_DATA FOR REVIEW_.
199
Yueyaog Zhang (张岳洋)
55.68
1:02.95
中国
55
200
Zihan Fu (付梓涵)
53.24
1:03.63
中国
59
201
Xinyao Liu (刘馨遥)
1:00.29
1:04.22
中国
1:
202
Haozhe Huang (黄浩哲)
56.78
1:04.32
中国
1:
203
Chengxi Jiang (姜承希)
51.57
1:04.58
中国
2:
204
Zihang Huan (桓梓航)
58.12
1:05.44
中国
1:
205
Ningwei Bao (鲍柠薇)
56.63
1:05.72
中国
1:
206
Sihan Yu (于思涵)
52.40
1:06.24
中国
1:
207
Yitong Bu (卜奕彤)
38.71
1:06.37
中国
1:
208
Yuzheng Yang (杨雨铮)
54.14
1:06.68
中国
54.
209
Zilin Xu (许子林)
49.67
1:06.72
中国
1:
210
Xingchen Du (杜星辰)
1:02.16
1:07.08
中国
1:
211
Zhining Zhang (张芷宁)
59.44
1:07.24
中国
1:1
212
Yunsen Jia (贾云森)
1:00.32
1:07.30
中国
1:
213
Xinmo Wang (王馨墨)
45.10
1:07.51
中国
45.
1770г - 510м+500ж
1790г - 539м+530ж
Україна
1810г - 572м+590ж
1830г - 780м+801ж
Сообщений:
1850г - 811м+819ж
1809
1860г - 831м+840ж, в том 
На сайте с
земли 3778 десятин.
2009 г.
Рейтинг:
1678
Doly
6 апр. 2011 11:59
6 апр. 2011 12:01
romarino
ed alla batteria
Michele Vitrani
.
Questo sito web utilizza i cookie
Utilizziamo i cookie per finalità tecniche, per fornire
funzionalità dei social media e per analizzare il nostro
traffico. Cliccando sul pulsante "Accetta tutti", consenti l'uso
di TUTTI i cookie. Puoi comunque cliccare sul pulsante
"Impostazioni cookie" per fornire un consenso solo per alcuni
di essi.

_REQUIRED ACTION_.
Recast all the entries above as a Markdown table with the columns No. and Line. Give each line its own numbered row and omit blank lines.

_WRITTEN SOLUTION_.
| No. | Line |
|---|---|
| 1 | 199 |
| 2 | Yueyaog Zhang (张岳洋) |
| 3 | 55.68 |
| 4 | 1:02.95 |
| 5 | 中国 |
| 6 | 55 |
| 7 | 200 |
| 8 | Zihan Fu (付梓涵) |
| 9 | 53.24 |
| 10 | 1:03.63 |
| 11 | 中国 |
| 12 | 59 |
| 13 | 201 |
| 14 | Xinyao Liu (刘馨遥) |
| 15 | 1:00.29 |
| 16 | 1:04.22 |
| 17 | 中国 |
| 18 | 1: |
| 19 | 202 |
| 20 | Haozhe Huang (黄浩哲) |
| 21 | 56.78 |
| 22 | 1:04.32 |
| 23 | 中国 |
| 24 | 1: |
| 25 | 203 |
| 26 | Chengxi Jiang (姜承希) |
| 27 | 51.57 |
| 28 | 1:04.58 |
| 29 | 中国 |
| 30 | 2: |
| 31 | 204 |
| 32 | Zihang Huan (桓梓航) |
| 33 | 58.12 |
| 34 | 1:05.44 |
| 35 | 中国 |
| 36 | 1: |
| 37 | 205 |
| 38 | Ningwei Bao (鲍柠薇) |
| 39 | 56.63 |
| 40 | 1:05.72 |
| 41 | 中国 |
| 42 | 1: |
| 43 | 206 |
| 44 | Sihan Yu (于思涵) |
| 45 | 52.40 |
| 46 | 1:06.24 |
| 47 | 中国 |
| 48 | 1: |
| 49 | 207 |
| 50 | Yitong Bu (卜奕彤) |
| 51 | 38.71 |
| 52 | 1:06.37 |
| 53 | 中国 |
| 54 | 1: |
| 55 | 208 |
| 56 | Yuzheng Yang (杨雨铮) |
| 57 | 54.14 |
| 58 | 1:06.68 |
| 59 | 中国 |
| 60 | 54. |
| 61 | 209 |
| 62 | Zilin Xu (许子林) |
| 63 | 49.67 |
| 64 | 1:06.72 |
| 65 | 中国 |
| 66 | 1: |
| 67 | 210 |
| 68 | Xingchen Du (杜星辰) |
| 69 | 1:02.16 |
| 70 | 1:07.08 |
| 71 | 中国 |
| 72 | 1: |
| 73 | 211 |
| 74 | Zhining Zhang (张芷宁) |
| 75 | 59.44 |
| 76 | 1:07.24 |
| 77 | 中国 |
| 78 | 1:1 |
| 79 | 212 |
| 80 | Yunsen Jia (贾云森) |
| 81 | 1:00.32 |
| 82 | 1:07.30 |
| 83 | 中国 |
| 84 | 1: |
| 85 | 213 |
| 86 | Xinmo Wang (王馨墨) |
| 87 | 45.10 |
| 88 | 1:07.51 |
| 89 | 中国 |
| 90 | 45. |
| 91 | 1770г - 510м+500ж |
| 92 | 1790г - 539м+530ж |
| 93 | Україна |
| 94 | 1810г - 572м+590ж |
| 95 | 1830г - 780м+801ж |
| 96 | Сообщений: |
| 97 | 1850г - 811м+819ж |
| 98 | 1809 |
| 99 | 1860г - 831м+840ж, в том  |
| 100 | На сайте с |
| 101 | земли 3778 десятин. |
| 102 | 2009 г. |
| 103 | Рейтинг: |
| 104 | 1678 |
| 105 | Doly |
| 106 | 6 апр. 2011 11:59 |
| 107 | 6 апр. 2011 12:01 |
| 108 | romarino |
| 109 | ed alla batteria |
| 110 | Michele Vitrani |
| 111 | . |
| 112 | Questo sito web utilizza i cookie |
| 113 | Utilizziamo i cookie per finalità tecniche, per fornire |
| 114 | funzionalità dei social media e per analizzare il nostro |
| 115 | traffico. Cliccando sul pulsante "Accetta tutti", consenti l'uso |
| 116 | di TUTTI i cookie. Puoi comunque cliccare sul pulsante |
| 117 | "Impostazioni cookie" per fornire un consenso solo per alcuni |
| 118 | di essi. |